Trudeau offered his opinions on Quebec language legislation and on tuition fees, while also reiterating his promise to increase federal involvement in education.
He delivered speeches and answered student questions at three schools on Tuesday, two of them English institutions and one French.
The crowds were similarly large at every stop — but the level of warmth of the reception varied from one official language to the next.
At the English-language Dawson College students asked him to sign autographs and pose for photos after the event. At the French-language Universite de Montreal later in the day, he was grilled on the Constitution and one student approached him afterward to debate the subject.
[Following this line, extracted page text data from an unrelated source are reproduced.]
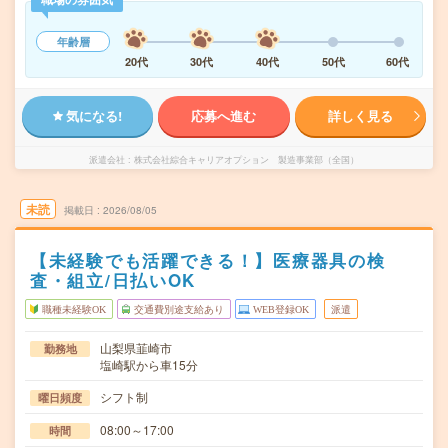
年齢層
20代
30代
40代
50代
60代
気になる!
応募へ進む
詳しく見る
派遣会社
株式会社綜合キャリアオプション 製造事業部（全国）
未読
掲載日
2026/08/05
【未経験でも活躍できる！】医療器具の検
査・組立/日払いOK
職種未経験OK
交通費別途支給あり
WEB登録OK
派遣
山梨県韮崎市
勤務地
塩崎駅から車15分
シフト制
曜日頻度
08:00～17:00
時間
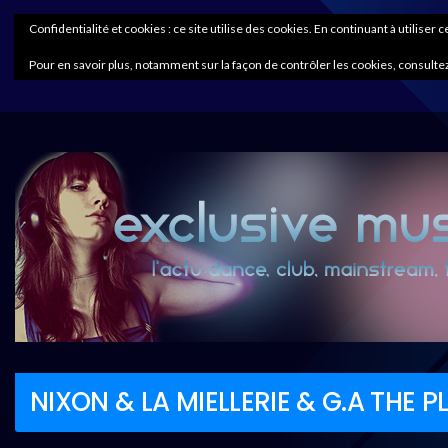
Confidentialité et cookies : ce site utilise des cookies. En continuant à utiliser 
Pour en savoir plus, notamment sur la façon de contrôler les cookies, consultez
NIXON & LA MIELLERIE & G.A THE 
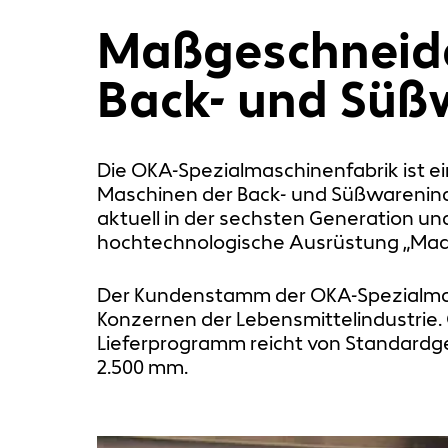
Maßgeschneide
Back- und Süß
Die OKA-Spezialmaschinenfabrik ist e
Maschinen der Back- und Süßwarenindu
aktuell in der sechsten Generation und
hochtechnologische Ausrüstung „Mad
Der Kundenstamm der OKA-Spezialmasc
Konzernen der Lebensmittelindustrie. 
Lieferprogramm reicht von Standardge
2.500 mm.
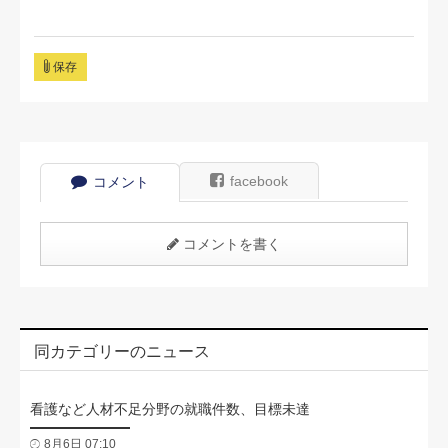
保存
facebook
コメント
コメントを書く
同カテゴリーのニュース
看護など人材不足分野の就職件数、目標未達
8月6日 07:10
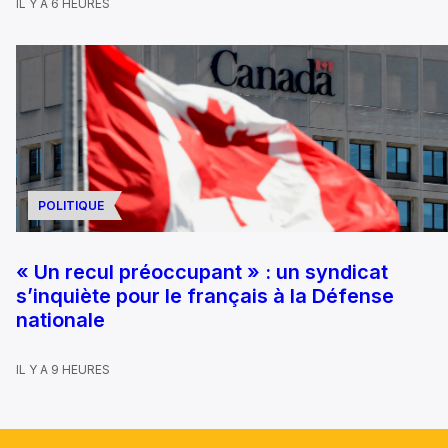
IL Y A 6 HEURES
POLITIQUE
« Un recul préoccupant » : un syndicat
s’inquiète pour le français à la Défense
nationale
IL Y A 9 HEURES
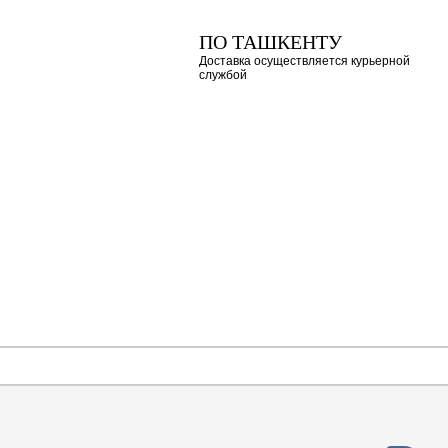
ПО ТАШКЕНТУ
Доставка осуществляется курьерной
службой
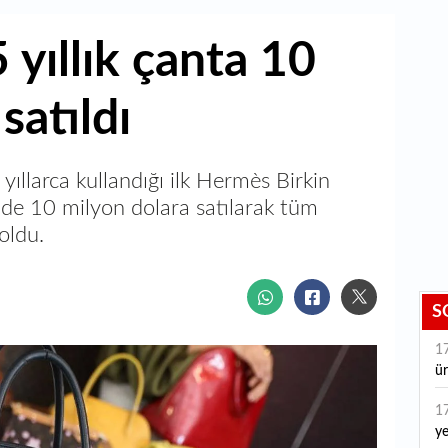
5 yıllık çanta 10
satıldı
yıllarca kullandığı ilk Hermès Birkin
de 10 milyon dolara satılarak tüm
oldu.
S
1
ür
1
ye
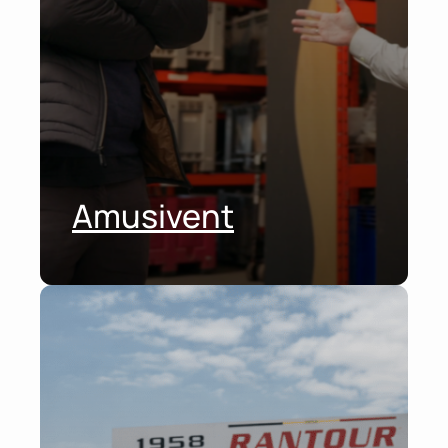
Amusivent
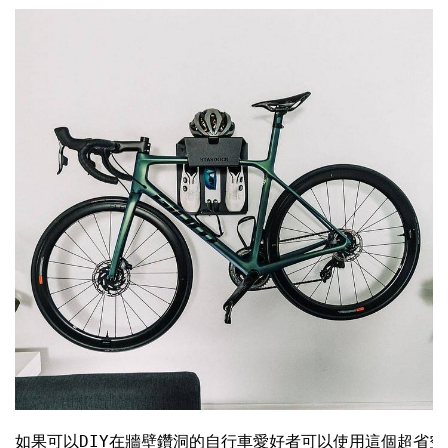
如果可以DIY在牆壁鑽洞的自行車愛好者可以使用這個超省空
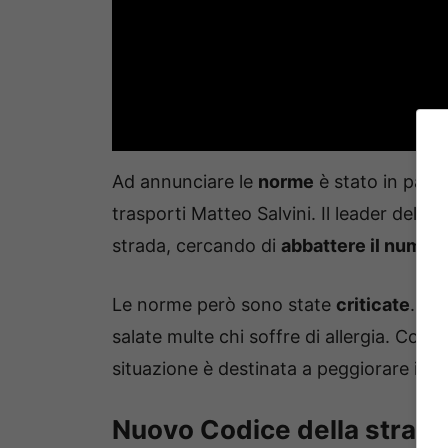
Ad annunciare le
norme
è stato in partic
trasporti Matteo Salvini. Il leader della 
strada, cercando di
abbattere il numero 
Le norme però sono state
criticate
. In
salate multe chi soffre di allergia. Con l
situazione è destinata a peggiorare in 
Nuovo Codice della strada,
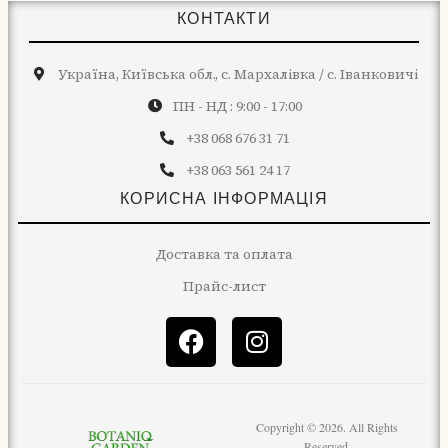
КОНТАКТИ
Україна, Київська обл., с. Мархалівка / с. Іванковичі
ПН - НД : 9:00 - 17:00
+38 068 676 31 71
+38 063 561 24 17
КОРИСНА ІНФОРМАЦІЯ
Доставка та оплата
Прайс-лист
Copyright © 2026. All Rights
Reserved.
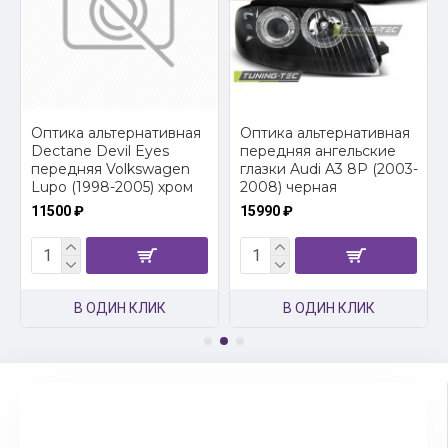
2
Оптика альтернативная
Оптика альтернативная
Dectane Devil Eyes
передняя ангельские
передняя Volkswagen
глазки Audi A3 8P (2003-
Lupo (1998-2005) хром
2008) черная
11500 ₽
15990 ₽
В ОДИН КЛИК
В ОДИН КЛИК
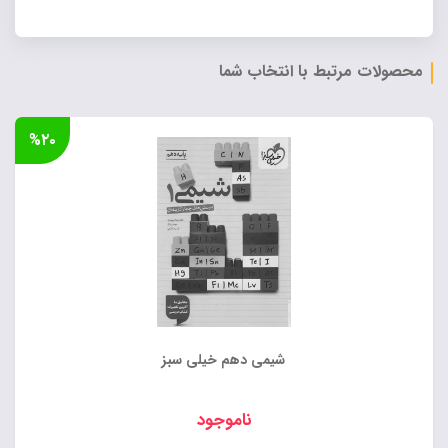
محصولات مرتبط با انتخاب شما
%۲۰
شیمی دهم خیلی سبز
ناموجود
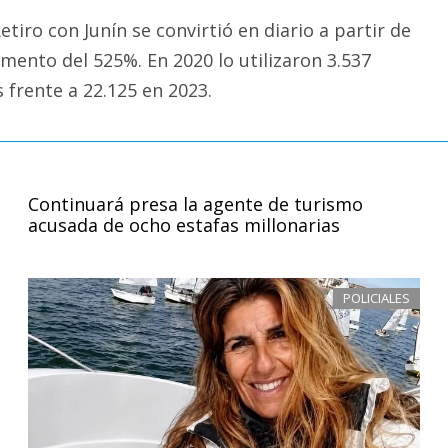
etiro con Junín se convirtió en diario a partir de
mento del 525%. En 2020 lo utilizaron 3.537
 frente a 22.125 en 2023.
Continuará presa la agente de turismo
acusada de ocho estafas millonarias
POLICIALES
His first stop of the day took him to his alma mater, McGill University, where he offered indications that a Trudeau prime ministership would be a marked departure from a Harper era defined by a hands-off approach to provincial issues.
Trudeau said the federal government should play a bigger role in education — as long as it respects provincial jurisdiction.
"We need to be the best-educated country in the world," Trudeau said, describing his goal to increase post-secondary enrolment from 50 to 70 per cent.
"That's a position that Mr. Harper certainly won't take because he doesn't particularly believe in national leadership, and secondly, (NDP Leader Tom) Mulcair certainly wouldn't take it because he's so worried about his nationalistic base in Quebec to feel that talking about education is something that the federal government can do — but it is."
"We have to do it in a way that respects provincial jurisdiction, but we need to understand that education will be the single-most important thing to get right in the coming years."
He also weighed in on two Quebec political issues that have made headlines in recent days.
Trudeau said he thinks the Parti Quebecois' plan to tighten language laws goes too far. At Dawson, he even teased the government over an ongoing internal spat in which party figures are divided over whether Montreal's metro system should offer guaranteed bilingual service.
"I came out in the fall in Quebec City against any strengthening of Quebec's language laws. I don't think it's necessary," he said.
"I don't think it's helpful and, actually, you can see the extent to which the approach that this government has is very much based around electoral concerns and the idea of drumming up controversy rather than anything else."
He continued by saying it makes little sense that, on the one hand, the PQ's Bill 14 would reduce access to English services while, on the other, the party is talking about making the metro more English — much to the dismay of former premier and PQ icon Jacques Parizeau.
"So, what you have is a hodge-podge of reactions that are very much around trying to generate controversy and positioning and electoral interests and appease base rather than actually do what's in the best interests of communities," he said.
"For me, it's an old issue that becomes less and less relevant with every passing day as more and more Quebecers become bilingual, as people no longer see a tremendous conflict between English and French."
Those comments on provincial issues did not actually come up in a speech — they only emerged in response to students' questions.
He did back up the PQ government on one policy in a scrum with reporters.
Trudeau said he doesn't support free university tuition, echoing the provincial government's position.
"I don't think free tuition for university is an efficient use of limited taxpayer dollars," he said, adding it should only be free for poorer students who "desperately" need it.
The idea of free education is at the heart of a dispute between the government and the more hardline student faction.
But when asked by a reporter about Quebec's broader public debate over the cost of tuition fees, Trudeau declined to get involved, saying he respected the province's right to handle issues within its jurisdiction.
Trudeau was also asked by a student at McGill if he thought a referendum vote of 50 per cent plus one would be enough for Quebec to secede from Canada, a question that referenced the New Democrats' position on the matter.
He responded by suggesting that at least two-thirds of Quebecers should have to vote in favour of independence for it to pass.
"If we want to change the Canadian Constitution... we should at least have the same threshold needed to change the New Democrat Party's constitution, which is two-thirds," Trudeau said, before stating he did not want to fix a threshold himself.
His appearance at McGill drew an audience of a bit more than 100 students, with some unable to fit into the room.
He later spoke to a packed auditorium, with about 300 people filling a hall at Dawson.
At least 200 students attended his event at Universite de Montreal.
Students there asked pointed questions about the Constitution, which was patriated by his father in 1982 without the support of Quebec.
Nobody in that room, which was about three-quarters full, asked for an autograph or a photo after his appearance, but one student pulled him aside to continue debating Canada's constitutional situation.
One student said he did not feel Canadian, because of cultural differences. Another asked whether he had any ideas to move beyond the constitutional "status quo."
Trudeau has said reopening the Constitution to get Quebec's approval would not be a pressing priority.